§ Exercise
Of the entries below, restate word for word only the section that runs from the line with "Performance Intake" to the line with "IUPAC Name: propanedioic", counting both ends.

═════ Material for the task ═════

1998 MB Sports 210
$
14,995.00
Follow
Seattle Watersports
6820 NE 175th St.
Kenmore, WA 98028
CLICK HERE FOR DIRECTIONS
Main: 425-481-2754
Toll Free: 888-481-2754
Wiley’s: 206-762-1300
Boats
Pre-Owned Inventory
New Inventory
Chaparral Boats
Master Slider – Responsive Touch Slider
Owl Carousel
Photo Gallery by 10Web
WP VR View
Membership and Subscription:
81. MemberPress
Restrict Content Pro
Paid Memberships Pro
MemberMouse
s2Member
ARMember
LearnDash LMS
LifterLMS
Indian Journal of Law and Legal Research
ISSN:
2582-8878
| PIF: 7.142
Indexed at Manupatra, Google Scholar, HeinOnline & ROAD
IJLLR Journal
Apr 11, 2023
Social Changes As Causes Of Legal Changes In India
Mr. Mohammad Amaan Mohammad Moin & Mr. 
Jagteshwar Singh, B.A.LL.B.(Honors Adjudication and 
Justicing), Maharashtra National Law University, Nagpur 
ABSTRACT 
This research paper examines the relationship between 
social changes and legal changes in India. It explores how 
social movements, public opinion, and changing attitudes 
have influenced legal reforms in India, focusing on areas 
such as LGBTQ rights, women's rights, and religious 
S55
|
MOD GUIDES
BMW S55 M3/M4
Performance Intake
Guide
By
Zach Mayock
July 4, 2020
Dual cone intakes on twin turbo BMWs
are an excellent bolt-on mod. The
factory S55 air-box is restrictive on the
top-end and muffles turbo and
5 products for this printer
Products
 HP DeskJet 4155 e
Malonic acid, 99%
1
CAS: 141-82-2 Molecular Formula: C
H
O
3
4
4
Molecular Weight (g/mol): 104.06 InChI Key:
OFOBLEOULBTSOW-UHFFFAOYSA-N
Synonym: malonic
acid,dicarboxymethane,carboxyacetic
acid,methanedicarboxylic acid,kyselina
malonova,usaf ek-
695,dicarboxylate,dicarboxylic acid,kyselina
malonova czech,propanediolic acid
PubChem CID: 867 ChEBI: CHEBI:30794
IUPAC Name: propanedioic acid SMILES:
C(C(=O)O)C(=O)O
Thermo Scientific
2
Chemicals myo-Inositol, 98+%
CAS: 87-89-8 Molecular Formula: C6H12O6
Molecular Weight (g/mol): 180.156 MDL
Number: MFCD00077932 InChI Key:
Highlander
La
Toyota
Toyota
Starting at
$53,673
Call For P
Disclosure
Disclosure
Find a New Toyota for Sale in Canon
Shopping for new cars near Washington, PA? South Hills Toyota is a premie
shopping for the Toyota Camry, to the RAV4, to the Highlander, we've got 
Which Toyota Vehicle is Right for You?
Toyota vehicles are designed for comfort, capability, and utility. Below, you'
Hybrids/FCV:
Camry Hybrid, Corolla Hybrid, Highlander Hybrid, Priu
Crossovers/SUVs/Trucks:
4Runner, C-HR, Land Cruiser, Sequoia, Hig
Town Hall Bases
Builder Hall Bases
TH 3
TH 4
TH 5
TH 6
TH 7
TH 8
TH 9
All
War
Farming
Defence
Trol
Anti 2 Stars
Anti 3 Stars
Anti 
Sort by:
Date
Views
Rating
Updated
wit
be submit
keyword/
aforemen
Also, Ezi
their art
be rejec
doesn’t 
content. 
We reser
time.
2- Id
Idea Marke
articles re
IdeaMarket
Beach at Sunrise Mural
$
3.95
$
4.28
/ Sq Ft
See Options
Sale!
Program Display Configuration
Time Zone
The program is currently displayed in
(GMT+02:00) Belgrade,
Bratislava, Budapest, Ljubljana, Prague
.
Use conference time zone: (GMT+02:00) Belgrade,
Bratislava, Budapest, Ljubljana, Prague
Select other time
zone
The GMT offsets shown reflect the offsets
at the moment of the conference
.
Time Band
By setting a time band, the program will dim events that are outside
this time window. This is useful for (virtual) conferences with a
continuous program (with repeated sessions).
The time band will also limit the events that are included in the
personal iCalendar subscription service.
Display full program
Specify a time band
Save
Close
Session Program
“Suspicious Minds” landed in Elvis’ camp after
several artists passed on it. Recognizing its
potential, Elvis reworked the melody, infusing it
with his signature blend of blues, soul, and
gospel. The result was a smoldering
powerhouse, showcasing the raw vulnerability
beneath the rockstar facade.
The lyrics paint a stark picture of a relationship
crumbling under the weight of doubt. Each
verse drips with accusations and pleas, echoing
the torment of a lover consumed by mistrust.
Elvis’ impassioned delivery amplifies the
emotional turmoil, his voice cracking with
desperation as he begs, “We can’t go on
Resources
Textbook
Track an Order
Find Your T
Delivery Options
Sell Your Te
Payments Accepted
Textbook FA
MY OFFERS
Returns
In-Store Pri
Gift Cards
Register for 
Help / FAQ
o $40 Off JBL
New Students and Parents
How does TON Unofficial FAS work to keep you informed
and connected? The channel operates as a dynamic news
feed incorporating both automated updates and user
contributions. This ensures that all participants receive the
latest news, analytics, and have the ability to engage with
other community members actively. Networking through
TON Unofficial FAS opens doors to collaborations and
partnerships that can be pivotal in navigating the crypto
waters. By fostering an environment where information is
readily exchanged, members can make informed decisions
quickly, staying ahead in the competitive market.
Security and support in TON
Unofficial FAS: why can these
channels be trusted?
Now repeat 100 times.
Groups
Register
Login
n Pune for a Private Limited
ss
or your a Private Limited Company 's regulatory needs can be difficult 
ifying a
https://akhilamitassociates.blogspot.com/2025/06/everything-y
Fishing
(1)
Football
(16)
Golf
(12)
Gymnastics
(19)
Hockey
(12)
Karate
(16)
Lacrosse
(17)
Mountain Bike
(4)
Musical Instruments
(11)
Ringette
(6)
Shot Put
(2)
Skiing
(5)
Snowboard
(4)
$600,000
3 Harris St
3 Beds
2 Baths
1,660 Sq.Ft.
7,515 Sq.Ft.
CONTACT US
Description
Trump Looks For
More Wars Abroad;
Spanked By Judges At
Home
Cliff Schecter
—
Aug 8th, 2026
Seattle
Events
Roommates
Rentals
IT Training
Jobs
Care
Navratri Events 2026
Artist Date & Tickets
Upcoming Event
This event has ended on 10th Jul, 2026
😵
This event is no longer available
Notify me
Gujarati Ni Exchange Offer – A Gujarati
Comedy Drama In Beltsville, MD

═════

§ Written solution
Performance Intake
Guide
By
Zach Mayock
July 4, 2020
Dual cone intakes on twin turbo BMWs
are an excellent bolt-on mod. The
factory S55 air-box is restrictive on the
top-end and muffles turbo and
5 products for this printer
Products
 HP DeskJet 4155 e
Malonic acid, 99%
1
CAS: 141-82-2 Molecular Formula: C
H
O
3
4
4
Molecular Weight (g/mol): 104.06 InChI Key:
OFOBLEOULBTSOW-UHFFFAOYSA-N
Synonym: malonic
acid,dicarboxymethane,carboxyacetic
acid,methanedicarboxylic acid,kyselina
malonova,usaf ek-
695,dicarboxylate,dicarboxylic acid,kyselina
malonova czech,propanediolic acid
PubChem CID: 867 ChEBI: CHEBI:30794
IUPAC Name: propanedioic acid SMILES:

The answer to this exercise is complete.